Levantei-me e calcei chinelos que me aguardavam ao lado da cama. Desci as escadas cautelosamente, ainda esperando que um bando de Buscadores surgisse de repente. Mas lá embaixo só havia Trevor inclinado sobre o fogão e Saltador assobiando baixinho em seu poleiro. Fiquei parada na escada, com medo de que qualquer movimento fosse quebrar aquela fantasia tão agradável, até que Trevor percebeu a minha presença.

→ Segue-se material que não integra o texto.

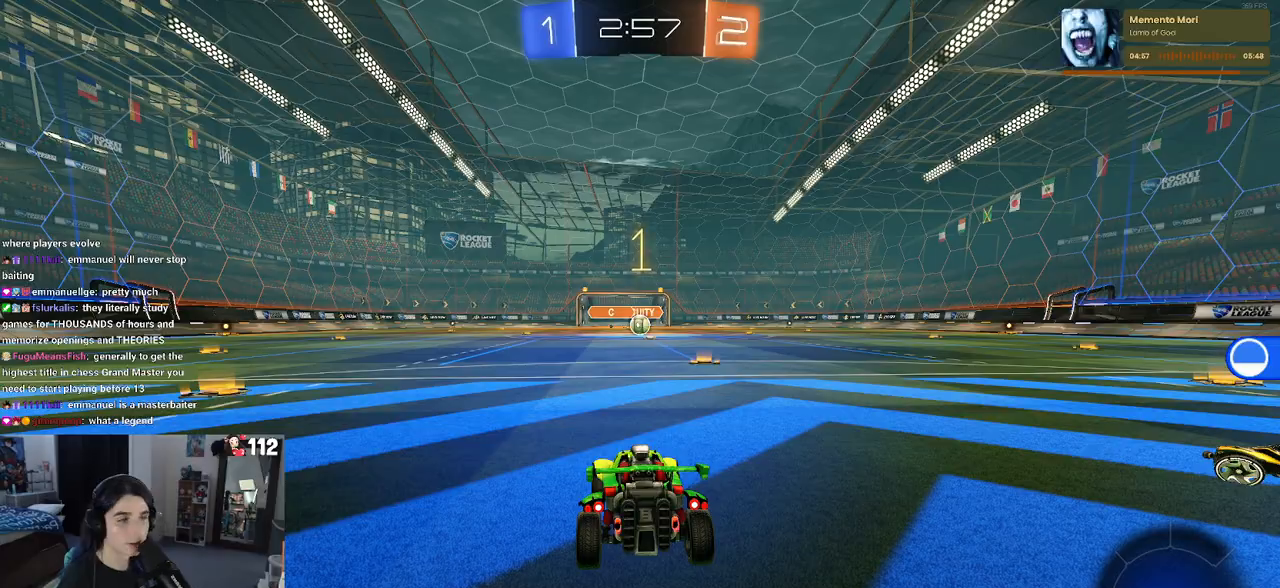
{"buttons": ["R1", "R2"], "left_stick": "center", "right_stick": "center", "events": [[100, "R1", "down"]]}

–Ora, ora, ora. Bom dia, flor do dia. Já passa das 10h da manhã. É bom descer aqui antes que essas panquecas comam a si mesmas.

Calada, eu desci as escadas e fui até a mesa. Trevor serviu meu prato e colocou-o na ponta da mesa. Sentei-me e comecei a comer silenciosamente, espiando Trevor com o canto dos olhos enquanto ele atravessava a cozinha com um avental branco.

–Dormiu bem?

Ele perguntou, servindo a si mesmo de duas panquecas e vindo até a mesa para colocar melado sobre elas. Ele sentou-se ao meu lado, encarando-me como se realmente quisesse uma resposta sincera. Desviei os olhos para o prato, desconfortável.

–É, dormi sim. – Olhei de relance para ele, que olhava para mim ao invés de para o prato. – Belo avental.

Ele olhou para si mesmo e deu um risinho.

–É. É da minha... – Ele se interrompeu – Era da minha esposa.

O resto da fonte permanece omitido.